» **Problem A**
Below, after the blog post, come the rows. Express the rows from the line containing "Looking at this" up to and including the last line of the rows as a JSON list of strings, one string per line, leaving out blank lines.

» **Supplied text**
══════════════════════════════

Sunday, September 9, 2012

So I did come to your Bible study

(written 7 September 2012)

So I did, after all, come to your Bible study.  The SDA (Seventh-Day Adventist) church camp ran from Sunday to Sunday.  I thought about tagging along to spend the first night there with my family, but they left while I was napping after I returned from a different church service on Sunday.  I couldn't commit the week, but I knew they'd appreciate my presence, particularly on the Sabbath--Saturday--for the culminating service.

Come Saturday, my bike was locked up in the World Vision office with a flat tire. (Long story.)  I had a spare tube at home but it also needed patching, and the mend kit was with the bike.  My friend Philip, a community volunteer at World Vision, said he'd track down the key and bring it by 7 or 8 am Saturday.  At 9:00, I phoned him.  The person with the key was gone, he said, but he'd bring it in the afternoon, which of course wouldn't help me make it to the service.

Bikeless, off I set down the road.  A mini-bus passed me within about 15 minutes, and I could have easily boarded had I chosen to wait for it at the "bus stop" in my village, but these things are unpredictable, and walking seemed like the best choice.  I also got two or 3 offers to ride on the bike rack (one was even padded) of others en route to the church service.  I've ridden bike-taxi-style before, however, and it's not very comfortable for either party.  I'm not light, nor do I have the requisite core strength to balance comfortably, so I politely declined the offers.

As I neared my destination, I encountered Jonathan, a Peace Corps neighbor who lives 20 km south.  His derailleur had split in 1/2 while he was riding so he ended up walking/Fred Flinestone'ing his bike to my house, where he left it and continued on his way north to visit another PCV.  So I wasn't the only one making the journey.  The 6-10 km (distances are approximate) walk took almost two hours, in part because of several stop-and-chats: a group of women drinking maize beer who asked for my friendship (and my handbag), a young girl who ran up and hugged me, then continued stroking my forearms while she asked for my bicycle, my hat, some money, etc.  (Did I mention that I wasn't riding my bicycle?)  By the time I reached the camp, the service was nearly over.  Nonetheless, my host father, looking particularly dapper in shirt and tie, ushered me into the temporary structure of wood and thatch, and I squeezed in on the ground near my family and other community members.  My 7-year-old-host sister was delighted to see me, and the baby, while suspicious of my presence as usual, refrained from crying out in terror, as has been the norm.

══════════════════════════════

» **Entries shown**

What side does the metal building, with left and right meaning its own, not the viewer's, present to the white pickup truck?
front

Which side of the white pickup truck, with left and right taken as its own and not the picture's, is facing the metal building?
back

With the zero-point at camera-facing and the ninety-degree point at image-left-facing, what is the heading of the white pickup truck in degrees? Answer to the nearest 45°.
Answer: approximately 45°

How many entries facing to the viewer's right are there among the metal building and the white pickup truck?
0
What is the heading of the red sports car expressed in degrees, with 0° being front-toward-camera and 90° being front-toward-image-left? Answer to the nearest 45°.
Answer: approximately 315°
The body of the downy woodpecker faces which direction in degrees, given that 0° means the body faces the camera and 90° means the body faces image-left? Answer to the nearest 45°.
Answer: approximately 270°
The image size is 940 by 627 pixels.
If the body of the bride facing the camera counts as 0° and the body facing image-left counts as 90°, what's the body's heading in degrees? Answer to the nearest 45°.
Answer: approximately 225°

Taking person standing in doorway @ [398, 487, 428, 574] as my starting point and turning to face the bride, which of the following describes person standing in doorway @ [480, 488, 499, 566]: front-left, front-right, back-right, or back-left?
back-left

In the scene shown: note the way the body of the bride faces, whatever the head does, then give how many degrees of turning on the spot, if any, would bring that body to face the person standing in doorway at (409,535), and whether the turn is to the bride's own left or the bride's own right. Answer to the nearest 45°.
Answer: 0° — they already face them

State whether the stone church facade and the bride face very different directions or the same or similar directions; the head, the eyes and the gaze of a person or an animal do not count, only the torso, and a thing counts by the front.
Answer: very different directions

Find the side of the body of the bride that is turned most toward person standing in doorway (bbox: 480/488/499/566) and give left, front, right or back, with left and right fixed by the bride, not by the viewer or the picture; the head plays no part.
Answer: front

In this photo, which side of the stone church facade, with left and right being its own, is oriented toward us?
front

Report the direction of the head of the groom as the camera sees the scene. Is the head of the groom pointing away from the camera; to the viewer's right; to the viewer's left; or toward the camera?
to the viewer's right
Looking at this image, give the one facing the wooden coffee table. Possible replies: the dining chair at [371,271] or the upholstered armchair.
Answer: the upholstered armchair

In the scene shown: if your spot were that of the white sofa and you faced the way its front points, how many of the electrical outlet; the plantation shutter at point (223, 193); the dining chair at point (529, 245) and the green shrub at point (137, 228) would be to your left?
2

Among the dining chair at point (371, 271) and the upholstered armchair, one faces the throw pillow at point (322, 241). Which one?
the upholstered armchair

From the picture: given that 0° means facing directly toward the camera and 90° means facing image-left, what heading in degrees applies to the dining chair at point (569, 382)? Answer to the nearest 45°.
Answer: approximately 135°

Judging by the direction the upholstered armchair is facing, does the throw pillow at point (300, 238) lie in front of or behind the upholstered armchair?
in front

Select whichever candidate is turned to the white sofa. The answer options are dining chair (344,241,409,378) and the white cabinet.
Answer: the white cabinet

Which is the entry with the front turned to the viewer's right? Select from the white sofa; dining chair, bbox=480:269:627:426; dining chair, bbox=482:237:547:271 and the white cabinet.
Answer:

══════════════════════════════

» **Problem B**
From the blog post above, quote the passage from "Sunday, September 9, 2012" up to and including "the culminating service.".

» **Exercise output A**
[
  "Looking at this image, give the one facing the wooden coffee table. Possible replies: the dining chair at [371,271] or the upholstered armchair.",
  "Answer: the upholstered armchair",
  "In the scene shown: if your spot were that of the white sofa and you faced the way its front points, how many of the electrical outlet; the plantation shutter at point (223, 193); the dining chair at point (529, 245) and the green shrub at point (137, 228) would be to your left?",
  "2",
  "Among the dining chair at point (371, 271) and the upholstered armchair, one faces the throw pillow at point (322, 241). Which one?",
  "the upholstered armchair",
  "From the picture: given that 0° means facing directly toward the camera and 90° means facing image-left, what heading in degrees applies to the dining chair at point (569, 382)? Answer to the nearest 45°.",
  "Answer: approximately 135°",
  "Judging by the direction the upholstered armchair is facing, does the throw pillow at point (300, 238) lie in front of or behind the upholstered armchair?",
  "in front",
  "Select whichever candidate is turned to the white sofa. The answer options are dining chair (344,241,409,378) and the white cabinet.",
  "Answer: the white cabinet",
  "Which is the entry with the front turned to the viewer's right? Select from the white sofa; dining chair, bbox=480:269:627:426; dining chair, bbox=482:237:547:271 and the white cabinet.",
  "Answer:"
]

» **Exercise output B**
Sunday, September 9, 2012

So I did come to your Bible study

(written 7 September 2012)

So I did, after all, come to your Bible study.  The SDA (Seventh-Day Adventist) church camp ran from Sunday to Sunday.  I thought about tagging along to spend the first night there with my family, but they left while I was napping after I returned from a different church service on Sunday.  I couldn't commit the week, but I knew they'd appreciate my presence, particularly on the Sabbath--Saturday--for the culminating service.